Task to carry out
Rewrite all of the data below, swapping each "top-left" for "upper-left" and leaving every other character as it is.

Stored dataset items:
┏━━

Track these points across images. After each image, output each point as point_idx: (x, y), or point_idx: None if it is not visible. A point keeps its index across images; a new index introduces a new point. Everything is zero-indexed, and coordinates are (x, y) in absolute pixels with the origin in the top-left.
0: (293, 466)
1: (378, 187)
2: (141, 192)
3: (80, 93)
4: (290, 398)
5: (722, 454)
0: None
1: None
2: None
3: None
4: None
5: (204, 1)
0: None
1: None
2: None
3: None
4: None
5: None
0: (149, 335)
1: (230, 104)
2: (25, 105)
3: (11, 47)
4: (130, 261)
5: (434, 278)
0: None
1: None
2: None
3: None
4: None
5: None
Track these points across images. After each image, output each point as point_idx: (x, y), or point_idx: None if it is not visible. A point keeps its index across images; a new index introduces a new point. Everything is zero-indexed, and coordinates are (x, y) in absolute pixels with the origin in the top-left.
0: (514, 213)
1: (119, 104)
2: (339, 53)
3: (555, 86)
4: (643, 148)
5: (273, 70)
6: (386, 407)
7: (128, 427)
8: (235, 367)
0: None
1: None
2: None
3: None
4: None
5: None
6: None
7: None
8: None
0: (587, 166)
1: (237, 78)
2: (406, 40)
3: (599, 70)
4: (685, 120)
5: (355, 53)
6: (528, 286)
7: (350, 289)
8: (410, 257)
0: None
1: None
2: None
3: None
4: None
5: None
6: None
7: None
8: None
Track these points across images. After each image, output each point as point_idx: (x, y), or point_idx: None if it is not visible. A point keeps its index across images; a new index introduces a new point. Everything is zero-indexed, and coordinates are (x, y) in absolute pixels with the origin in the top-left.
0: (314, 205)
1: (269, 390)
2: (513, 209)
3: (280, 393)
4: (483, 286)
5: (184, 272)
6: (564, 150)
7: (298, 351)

┗━━

Result of this exercise
Track these points across images. After each image, output each point as point_idx: (x, y), or point_idx: None if it is not visible. A point keeps its index across images; a new index introduces a new point. Everything is zero-indexed, and coordinates are (x, y) in absolute pixels with the origin in the upper-left.
0: (293, 466)
1: (378, 187)
2: (141, 192)
3: (80, 93)
4: (290, 398)
5: (722, 454)
0: None
1: None
2: None
3: None
4: None
5: (204, 1)
0: None
1: None
2: None
3: None
4: None
5: None
0: (149, 335)
1: (230, 104)
2: (25, 105)
3: (11, 47)
4: (130, 261)
5: (434, 278)
0: None
1: None
2: None
3: None
4: None
5: None
Track these points across images. After each image, output each point as point_idx: (x, y), or point_idx: None if it is not visible. A point keeps its index across images; a new index introduces a new point. Everything is zero-indexed, and coordinates are (x, y) in absolute pixels with the origin in the upper-left.
0: (514, 213)
1: (119, 104)
2: (339, 53)
3: (555, 86)
4: (643, 148)
5: (273, 70)
6: (386, 407)
7: (128, 427)
8: (235, 367)
0: None
1: None
2: None
3: None
4: None
5: None
6: None
7: None
8: None
0: (587, 166)
1: (237, 78)
2: (406, 40)
3: (599, 70)
4: (685, 120)
5: (355, 53)
6: (528, 286)
7: (350, 289)
8: (410, 257)
0: None
1: None
2: None
3: None
4: None
5: None
6: None
7: None
8: None
Track these points across images. After each image, output each point as point_idx: (x, y), or point_idx: None if it is not visible. A point keeps its index across images; a new index introduces a new point. Everything is zero-indexed, and coordinates are (x, y) in absolute pixels with the origin in the upper-left.
0: (314, 205)
1: (269, 390)
2: (513, 209)
3: (280, 393)
4: (483, 286)
5: (184, 272)
6: (564, 150)
7: (298, 351)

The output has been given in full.